Disney has allegedly been illegally collecting children's personal information through various apps and games. The class action lawsuit claims that ad-tracking software embedded within Disney's mobile games is illegally keeping tabs on its users and selling the information to third parties. The Children's Online Privacy Act places restrictions on sites directed towards children under the age of 13. The act is set to protect children from the kind of action that Disney is being accused of currently.
The Hollywood Reporter reveals that San Francisco resident Amanda Rushing is suing the Walt Disney Company, Disney Electronic Content, and others in a class action lawsuit that was on Thursday of last week. Rushing is claiming that an advertising-specific software development kit is embedded within certain apps and games that are able to track personal online behavior. Some of the games included in the suit are Disney Princess Palace Pets, Dodo Pop, Club Penguin Pop, Disney Crossy Road, Cars Lightning League, Disney Build It Frozen, Zootopia, and the wildly popular Emoji Blitz.
Rushing's attorney Michael Sobol has brought up the Children's Online Privacy Act and the fact that it's supposed to protect children from this kind of act. Sobol explains.
"Disney has failed to safeguard children's personal information and ensure that third-parties' collection of data from children is lawful. Congress enacted the Children's Online Privacy Protection Act for very good reasons.
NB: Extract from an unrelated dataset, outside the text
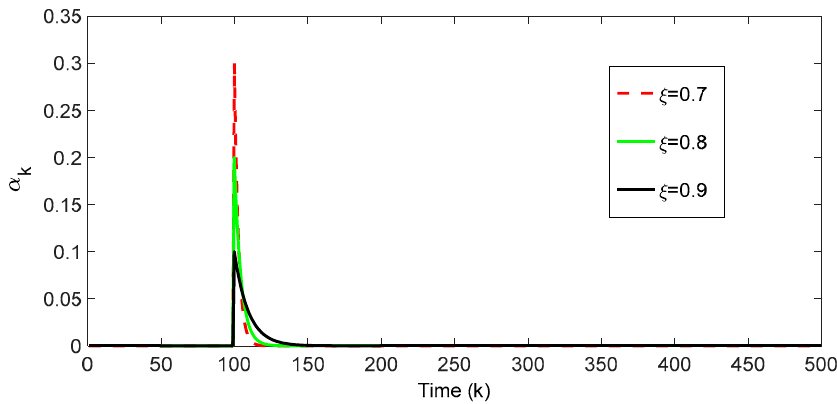
 . Figure 1. The distribution of weights of innovations under different ξ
As a company long-engaged in the practice of engaging, and profiting from, children, Disney needs to make sure its games and apps comply with the law."
Disney has gotten in trouble with the Children's Online Privacy Protection Act once before in 2011 when a company subsidiary, Playdom Inc., the developers of PonyStars and My Diva Doll, were accused of collecting the personal information of children from 2006 through 2010. It has been estimated that PonyStars alone had nearly 1 million active users. To be fair, a large part of the PonyStars players were probably adult males over the age of 13, collectively known as Bronies. A Disney spokesperson reached out to the Hollywood Reporter late last week with a statement. The spokesperson had this to say.
"Disney has a robust COPPA compliance program, and we maintain strict data collection and use policies for Disney apps created for children and families. The complaint is based on a fundamental misunderstanding of COPPA principles, and we look forward to defending this action in Court."
It is not clear at this time just what that "fundamental misunderstanding" of the COPPA principles is, but one thing is certain: Disney intends to fight Rushing's claims. This is a developing story and more news is expected to be announced at a later time.